• [Исходный текст]:
'''

В «Кооперативном обществе Америки» активно сотрудничали идеалистически настроенные студенты Чикагского университета, которые помогали распространять материалы общества и чувствовали себя при этом участниками евангельского крестового похода. Они были уверены, что кооперативное движение может спасти Америку. Хемингуэю подобные идеи были чужды, для него это была профессиональная работа, не больше.
В числе знакомых Хемингуэя в Чикаго был старший брат его друга Билла Смита. Эрнест знал его давно и искренне уважал. Смиту-старшему было тогда около 40 лет, и он с успехом работал в различных рекламных агентствах, обеспечив себе этим занятием вполне приличное положение. Смит с женой жили в большой старомодной квартире в доме № 100 по Ист-Чикаго-стрит, которую сдала им богатая дама, покровительница искусств, путешествовавшая в то время по Европе. В этой же квартире жили сестра Смитов Кэт, ее подруга журналистка Эдит Фоли и еще один молодой человек по имени Дональд Райт. Дом был приятный, веселый, молодежь чувствовала себя там свободно и непринужденно.
Хемингуэй и Билл Хорн любили бывать в этом доме, и, когда Смит-старший, осторожно выяснив, в каких условиях живут молодые люди, предложил им переехать в его квартиру, где была еще одна свободная комната для них двоих, они с радостью приняли это предложение.
Все в этом доме, кроме жены Смита, интересовались литературой и зарабатывали себе на жизнь в той или иной мере литературным трудом. Смит был высокообразованным человеком с превосходным вкусом, утонченным и деликатным, он сумел составить себе в Чикаго круг интересных и интеллигентных знакомых, музыкантов, художников, которые любили бывать в этом веселом и приветливом доме. Кэт Смит и ее подруга Эдит Фоли писали статьи для журналов. Дональд Райт и Билл Хорн работали для рекламы.
Днем все они были заняты своей работой, а по вечерам обычно собирались в гостиной и часами болтали, спорили или просто дурачились. Хемингуэй реже других проводил вечера в гостиной, он стал дорожить своим временем и предпочитал после окончания работы уединяться в своей комнате и писать. Он очень рано понял, что для писателя самодисциплина является одним из важнейших условий успеха.

'''

• [Извлечённые данные]:
'''

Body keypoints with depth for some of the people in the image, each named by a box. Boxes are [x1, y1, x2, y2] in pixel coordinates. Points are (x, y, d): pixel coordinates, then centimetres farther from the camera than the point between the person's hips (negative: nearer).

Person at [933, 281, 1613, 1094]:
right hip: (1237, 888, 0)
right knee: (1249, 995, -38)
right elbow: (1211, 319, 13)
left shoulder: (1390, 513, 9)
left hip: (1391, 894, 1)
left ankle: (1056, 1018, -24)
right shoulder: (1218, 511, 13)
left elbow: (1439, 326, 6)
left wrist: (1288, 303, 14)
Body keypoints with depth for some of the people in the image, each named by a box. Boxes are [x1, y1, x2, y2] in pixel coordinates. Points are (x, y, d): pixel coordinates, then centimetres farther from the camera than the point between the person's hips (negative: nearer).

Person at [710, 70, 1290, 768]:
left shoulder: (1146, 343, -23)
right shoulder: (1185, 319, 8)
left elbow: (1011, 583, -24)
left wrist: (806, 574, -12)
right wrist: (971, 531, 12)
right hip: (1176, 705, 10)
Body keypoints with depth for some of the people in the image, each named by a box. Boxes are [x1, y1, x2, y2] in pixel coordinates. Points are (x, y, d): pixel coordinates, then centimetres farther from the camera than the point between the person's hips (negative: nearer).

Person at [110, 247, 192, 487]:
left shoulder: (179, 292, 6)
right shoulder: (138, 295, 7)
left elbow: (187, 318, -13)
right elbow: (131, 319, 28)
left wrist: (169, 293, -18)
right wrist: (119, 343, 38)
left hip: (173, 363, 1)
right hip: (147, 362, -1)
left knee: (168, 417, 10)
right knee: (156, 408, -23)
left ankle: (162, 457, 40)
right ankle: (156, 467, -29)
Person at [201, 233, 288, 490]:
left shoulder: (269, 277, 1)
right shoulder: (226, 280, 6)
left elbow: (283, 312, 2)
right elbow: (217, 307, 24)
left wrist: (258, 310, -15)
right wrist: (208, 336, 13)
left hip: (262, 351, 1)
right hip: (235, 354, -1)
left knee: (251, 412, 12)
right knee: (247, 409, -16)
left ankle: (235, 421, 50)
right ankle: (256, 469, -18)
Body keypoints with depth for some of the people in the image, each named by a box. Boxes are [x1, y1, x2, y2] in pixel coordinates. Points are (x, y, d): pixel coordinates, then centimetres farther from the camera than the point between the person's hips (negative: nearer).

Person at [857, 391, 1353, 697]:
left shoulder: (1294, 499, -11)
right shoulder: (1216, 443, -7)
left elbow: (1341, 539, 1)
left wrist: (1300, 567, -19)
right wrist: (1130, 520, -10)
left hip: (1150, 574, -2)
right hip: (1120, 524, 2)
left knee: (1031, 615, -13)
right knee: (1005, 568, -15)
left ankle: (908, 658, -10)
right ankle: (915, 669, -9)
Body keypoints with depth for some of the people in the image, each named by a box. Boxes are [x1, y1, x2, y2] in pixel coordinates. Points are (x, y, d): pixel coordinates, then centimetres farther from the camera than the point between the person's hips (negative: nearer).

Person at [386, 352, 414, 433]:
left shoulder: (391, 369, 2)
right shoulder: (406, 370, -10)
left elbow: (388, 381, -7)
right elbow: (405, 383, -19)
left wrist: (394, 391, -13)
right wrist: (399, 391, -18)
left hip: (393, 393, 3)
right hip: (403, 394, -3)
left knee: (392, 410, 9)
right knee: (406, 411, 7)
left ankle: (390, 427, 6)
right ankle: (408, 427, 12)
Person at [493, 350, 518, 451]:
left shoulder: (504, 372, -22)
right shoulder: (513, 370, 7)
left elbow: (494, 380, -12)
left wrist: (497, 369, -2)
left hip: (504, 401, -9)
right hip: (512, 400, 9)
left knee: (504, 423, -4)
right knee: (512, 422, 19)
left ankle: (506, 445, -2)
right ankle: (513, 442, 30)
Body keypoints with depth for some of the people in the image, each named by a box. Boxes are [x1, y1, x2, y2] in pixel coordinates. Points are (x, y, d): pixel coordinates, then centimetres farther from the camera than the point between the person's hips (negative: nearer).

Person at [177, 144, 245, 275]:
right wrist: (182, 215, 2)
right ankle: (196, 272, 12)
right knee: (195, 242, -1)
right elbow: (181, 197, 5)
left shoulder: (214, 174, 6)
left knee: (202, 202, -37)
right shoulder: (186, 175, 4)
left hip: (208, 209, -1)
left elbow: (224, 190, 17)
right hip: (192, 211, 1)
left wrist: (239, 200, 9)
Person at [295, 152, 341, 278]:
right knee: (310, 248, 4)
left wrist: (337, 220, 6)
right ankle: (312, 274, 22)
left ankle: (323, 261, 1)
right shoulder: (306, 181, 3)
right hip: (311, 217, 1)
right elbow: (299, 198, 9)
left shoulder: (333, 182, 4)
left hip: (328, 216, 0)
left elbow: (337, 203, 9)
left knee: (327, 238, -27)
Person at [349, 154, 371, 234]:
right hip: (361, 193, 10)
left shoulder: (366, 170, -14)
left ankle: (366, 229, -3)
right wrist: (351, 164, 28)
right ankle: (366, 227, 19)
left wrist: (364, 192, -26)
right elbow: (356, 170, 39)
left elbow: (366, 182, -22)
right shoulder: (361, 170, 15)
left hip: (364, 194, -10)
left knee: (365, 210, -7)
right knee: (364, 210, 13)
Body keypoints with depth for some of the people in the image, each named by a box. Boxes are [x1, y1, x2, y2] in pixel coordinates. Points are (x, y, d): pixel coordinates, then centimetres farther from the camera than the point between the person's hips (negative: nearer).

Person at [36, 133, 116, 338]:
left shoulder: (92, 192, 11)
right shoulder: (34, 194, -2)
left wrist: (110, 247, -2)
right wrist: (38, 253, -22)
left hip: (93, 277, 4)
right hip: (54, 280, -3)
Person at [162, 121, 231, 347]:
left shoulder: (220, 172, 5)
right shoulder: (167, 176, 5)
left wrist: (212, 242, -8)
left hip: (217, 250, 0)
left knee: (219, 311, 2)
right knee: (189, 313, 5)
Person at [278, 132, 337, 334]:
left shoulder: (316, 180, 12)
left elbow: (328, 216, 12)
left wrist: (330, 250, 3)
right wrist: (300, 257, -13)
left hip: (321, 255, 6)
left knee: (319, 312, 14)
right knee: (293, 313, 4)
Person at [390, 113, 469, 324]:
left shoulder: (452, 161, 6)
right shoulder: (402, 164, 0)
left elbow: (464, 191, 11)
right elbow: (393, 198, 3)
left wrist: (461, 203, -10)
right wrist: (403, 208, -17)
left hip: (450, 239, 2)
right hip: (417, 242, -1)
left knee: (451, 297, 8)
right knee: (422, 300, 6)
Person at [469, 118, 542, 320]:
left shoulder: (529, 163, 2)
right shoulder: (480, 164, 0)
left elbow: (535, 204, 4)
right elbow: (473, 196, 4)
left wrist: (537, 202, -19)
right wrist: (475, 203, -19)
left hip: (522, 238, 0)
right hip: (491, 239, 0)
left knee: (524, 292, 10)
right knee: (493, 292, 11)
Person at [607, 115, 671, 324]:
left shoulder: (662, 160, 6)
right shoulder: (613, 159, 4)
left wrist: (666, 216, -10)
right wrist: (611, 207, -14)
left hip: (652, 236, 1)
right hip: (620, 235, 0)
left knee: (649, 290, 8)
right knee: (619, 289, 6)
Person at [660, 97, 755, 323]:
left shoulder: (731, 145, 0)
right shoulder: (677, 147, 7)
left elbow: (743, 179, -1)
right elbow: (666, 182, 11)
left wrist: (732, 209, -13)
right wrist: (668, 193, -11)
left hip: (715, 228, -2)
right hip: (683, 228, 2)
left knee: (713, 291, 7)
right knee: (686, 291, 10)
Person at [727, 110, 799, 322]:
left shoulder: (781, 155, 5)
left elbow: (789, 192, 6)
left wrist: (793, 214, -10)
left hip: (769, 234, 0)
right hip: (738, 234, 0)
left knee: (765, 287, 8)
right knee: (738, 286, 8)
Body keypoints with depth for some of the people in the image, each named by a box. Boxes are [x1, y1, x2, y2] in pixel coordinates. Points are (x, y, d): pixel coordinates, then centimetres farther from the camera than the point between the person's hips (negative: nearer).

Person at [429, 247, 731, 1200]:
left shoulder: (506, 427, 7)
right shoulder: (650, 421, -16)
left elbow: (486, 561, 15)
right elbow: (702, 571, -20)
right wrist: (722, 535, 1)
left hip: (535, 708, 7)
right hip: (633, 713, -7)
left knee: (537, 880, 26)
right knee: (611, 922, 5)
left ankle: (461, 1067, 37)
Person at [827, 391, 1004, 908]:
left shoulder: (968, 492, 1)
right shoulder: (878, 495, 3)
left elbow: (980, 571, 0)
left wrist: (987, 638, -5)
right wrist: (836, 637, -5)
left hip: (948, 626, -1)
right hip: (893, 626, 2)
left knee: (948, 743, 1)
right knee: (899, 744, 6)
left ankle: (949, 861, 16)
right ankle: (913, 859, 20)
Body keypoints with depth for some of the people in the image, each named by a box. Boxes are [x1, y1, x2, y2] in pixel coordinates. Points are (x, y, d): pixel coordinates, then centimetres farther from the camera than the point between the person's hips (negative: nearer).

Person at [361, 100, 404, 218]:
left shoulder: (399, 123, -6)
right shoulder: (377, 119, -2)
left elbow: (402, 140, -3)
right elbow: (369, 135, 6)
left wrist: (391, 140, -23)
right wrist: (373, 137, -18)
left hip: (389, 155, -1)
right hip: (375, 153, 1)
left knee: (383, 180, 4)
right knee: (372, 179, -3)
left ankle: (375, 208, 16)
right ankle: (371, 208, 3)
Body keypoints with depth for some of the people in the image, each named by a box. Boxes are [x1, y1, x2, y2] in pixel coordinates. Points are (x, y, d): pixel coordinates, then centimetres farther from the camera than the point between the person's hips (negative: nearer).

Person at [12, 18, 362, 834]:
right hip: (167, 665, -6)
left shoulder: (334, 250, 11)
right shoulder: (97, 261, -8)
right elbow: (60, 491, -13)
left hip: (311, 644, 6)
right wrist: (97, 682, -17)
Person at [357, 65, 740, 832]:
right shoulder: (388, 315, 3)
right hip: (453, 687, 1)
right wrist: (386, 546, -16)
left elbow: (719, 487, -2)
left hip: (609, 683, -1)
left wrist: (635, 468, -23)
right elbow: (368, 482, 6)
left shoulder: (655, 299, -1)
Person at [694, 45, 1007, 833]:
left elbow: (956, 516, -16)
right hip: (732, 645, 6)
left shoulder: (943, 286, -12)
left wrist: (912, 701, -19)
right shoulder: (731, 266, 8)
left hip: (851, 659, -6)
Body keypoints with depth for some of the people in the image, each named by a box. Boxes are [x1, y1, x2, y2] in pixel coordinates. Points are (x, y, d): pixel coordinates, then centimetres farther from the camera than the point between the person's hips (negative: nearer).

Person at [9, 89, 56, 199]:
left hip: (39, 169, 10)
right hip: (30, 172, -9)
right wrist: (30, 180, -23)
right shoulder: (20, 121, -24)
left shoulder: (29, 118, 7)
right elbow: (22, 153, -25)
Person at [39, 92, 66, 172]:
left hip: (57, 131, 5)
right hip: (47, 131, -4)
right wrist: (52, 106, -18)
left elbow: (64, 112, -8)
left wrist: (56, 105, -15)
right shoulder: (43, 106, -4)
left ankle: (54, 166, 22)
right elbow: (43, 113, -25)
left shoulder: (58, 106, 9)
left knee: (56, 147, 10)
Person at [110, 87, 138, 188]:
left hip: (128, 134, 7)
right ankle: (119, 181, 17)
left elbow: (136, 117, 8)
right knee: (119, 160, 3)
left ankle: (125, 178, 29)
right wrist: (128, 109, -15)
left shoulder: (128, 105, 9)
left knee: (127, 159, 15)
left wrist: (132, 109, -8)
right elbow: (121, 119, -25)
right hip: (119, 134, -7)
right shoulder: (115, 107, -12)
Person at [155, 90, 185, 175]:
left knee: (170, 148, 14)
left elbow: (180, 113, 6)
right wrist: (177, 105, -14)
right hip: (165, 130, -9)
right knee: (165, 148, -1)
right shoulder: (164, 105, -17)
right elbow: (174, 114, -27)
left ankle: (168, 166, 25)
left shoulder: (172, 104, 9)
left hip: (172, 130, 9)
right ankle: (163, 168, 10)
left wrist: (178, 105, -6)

'''

• [Что сделать]:
**a)** Перескажите текст о Хемингуэе в Чикаго в двух предложениях.
**b)** Процитируйте из текста о Хемингуэе в Чикаго отрывок от слов «Хемингуэй и Билл» до слов «приняли это предложение.» включительно.

• [Ответы к заданиям]:
**a)** Хемингуэй и Билл Хорн переехали в большую чикагскую квартиру Смита-старшего, где почти все жильцы зарабатывали литературным трудом и по вечерам подолгу болтали и спорили в гостиной. Хемингуэй реже других проводил там вечера и после работы уединялся у себя, чтобы писать, так как рано понял, что самодисциплина — одно из важнейших условий успеха писателя.

**b)**
Хемингуэй и Билл Хорн любили бывать в этом доме, и, когда Смит-старший, осторожно выяснив, в каких условиях живут молодые люди, предложил им переехать в его квартиру, где была еще одна свободная комната для них двоих, они с радостью приняли это предложение.